Nearly half of American adults suffer from gum disease, according to the Centers for Disease Control and Prevention. Gingivitis, periodontal disease and other gum diseases are among the top reasons patients visit a dentist.

Draper’s microtissues are revolutionary because researchers can run dozens of tests on hundreds of tiny organ tissue models at once. Scientists grow the microtissues, which are about the size of an apple seed, using actual human tissue. A special high-throughput device, called PREDICT96 by Draper, keeps the microtissues “alive” for weeks, infusing them with nutrients and tracking their reactions in real-time. Draper’s PREDICT96 sets a new standard as an automated, high-throughput and reproducible platform for tissue engineering.

Funding for Draper’s MOUTH gum tissue model was provided by Colgate-Palmolive. Working hand-in-hand with Draper scientists, Colgate scientists recommended integral oral cell types to include in the research and shared their own experimental research on oral physiology, structure and function with the Draper research team. Colgate scientists also supported the experimental design and strategy, as well as contributed to the interpretation of results.

In the study, researchers modeled healthy and disease states of gum tissue, establishing a multi-week window that meets the test-and-recovery rate of many gum disease therapies. The microtissue model, named MOUTH, stands for “Microfluidic model of Oral physiology for Understanding Tissue Health.”

Draper’s MOUTH model in PREDICT96 consists of three cell types that naturally make up human gum tissue. The tissues were viable for 28 days and supported by each other, recirculating fluid flow and a Draper custom media. Draper’s microtissues formed a multi-layer tight barrier structure that replicated healthy human gum tissue with relevant protein expression, accurate response to inflammation and the longest available recovery window for drug screening.

The MOUTH model is the first physiologically relevant high-throughput gingival, or gum, tissue model with near real-time readouts of tissue health and inflammation. Researchers established a “multi-week experimental window in which transepithelial electrical resistance (TEER) was stable, indicating mature, homeostatic barrier function over an extended length of time in vitro,” according to the paper. They also demonstrated an inflammatory disease state of MOUTH, in which cytokine secretion increased and barrier function decreased in response to an initial inflammatory stimulus.

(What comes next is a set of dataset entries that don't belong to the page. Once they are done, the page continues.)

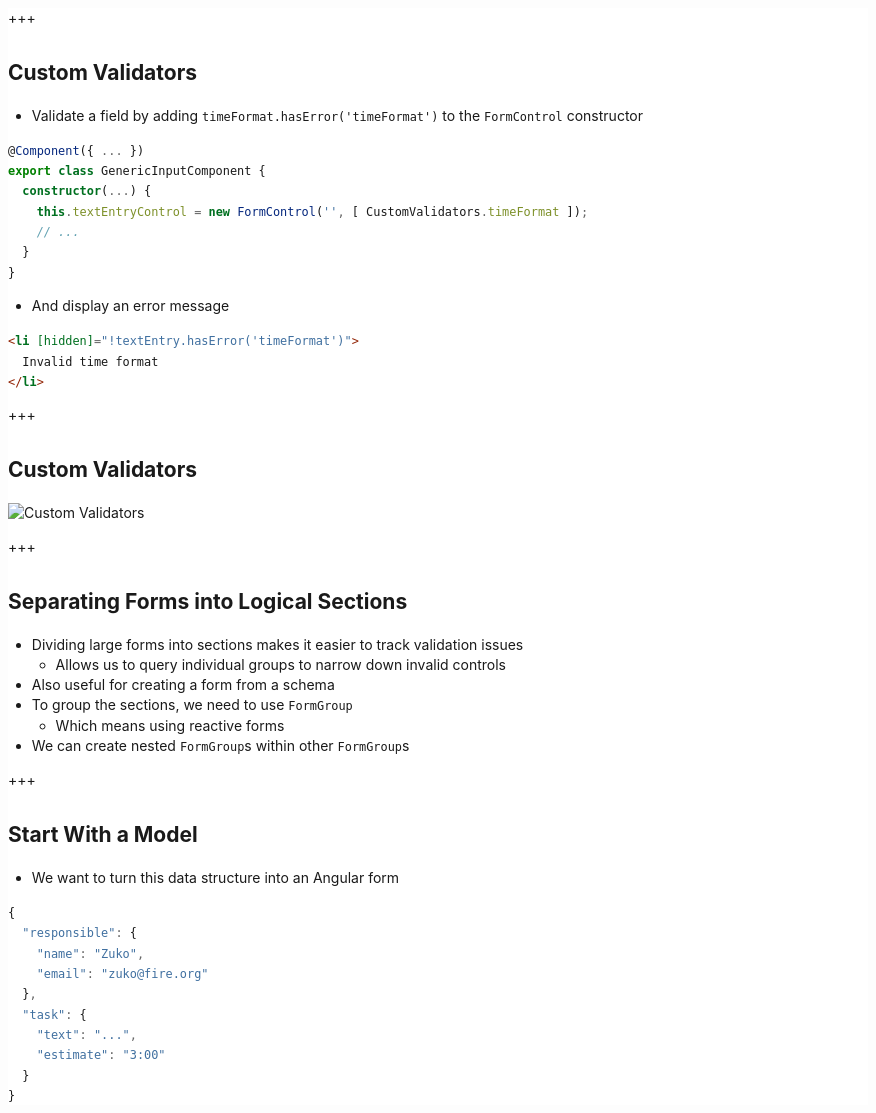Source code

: +++

## Custom Validators

- Validate a field by adding `timeFormat.hasError('timeFormat')` to the `FormControl` constructor

```ts
@Component({ ... })
export class GenericInputComponent {
  constructor(...) {
    this.textEntryControl = new FormControl('', [ CustomValidators.timeFormat ]);
    // ...
  }
}
```

- And display an error message

```html
<li [hidden]="!textEntry.hasError('timeFormat')">
  Invalid time format
</li>
```

+++

## Custom Validators

![Custom Validators](content/images/screenshot-invalid-time-format.png)



+++

## Separating Forms into Logical Sections

- Dividing large forms into sections makes it easier to track validation issues
  - Allows us to query individual groups to narrow down invalid controls
- Also useful for creating a form from a schema
- To group the sections, we need to use `FormGroup`
  - Which means using reactive forms
- We can create nested `FormGroup`s within other `FormGroup`s

+++

## Start With a Model

- We want to turn this data structure into an Angular form

```ts
{
  "responsible": {
    "name": "Zuko",
    "email": "zuko@fire.org"
  },
  "task": {
    "text": "...",
    "estimate": "3:00"
  }
}
```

The fact that TEER was sensitive to states of inflammation is noteworthy, says co-author Ashley Gard of Draper’s Tissue Engineering group, “because it indicates that Draper’s MOUTH model is versatile enough for disease modeling. The near-real time readout of TEER (barrier function) is important since the main function of gum tissue is to serve as the primary protective barrier in the mouth. Our research opens the door for all sorts of preclinical investigations and R&D efforts, including infections impacting the lungs and mouth, such as influenza and COVID-19.”

Microphysiological systems, like Draper’s MOUTH, are a more recent addition to the dental, oral and craniofacial research communities, says Tim Petrie, head of Strategy and Business Development, Pharmaceutical R&D Technologies at Draper. “Draper MOUTH, with its high-throughput and 28-day culture time, sets us leagues apart from competitive models in this space,” Petrie said.

Draper’s PREDICT96 microtissue platform is currently being used by Draper and its customers and partners to develop and validate individual tissue models of the liver, kidney, vasculature, lung, tumor and colon and to evaluate immune-oncology approaches.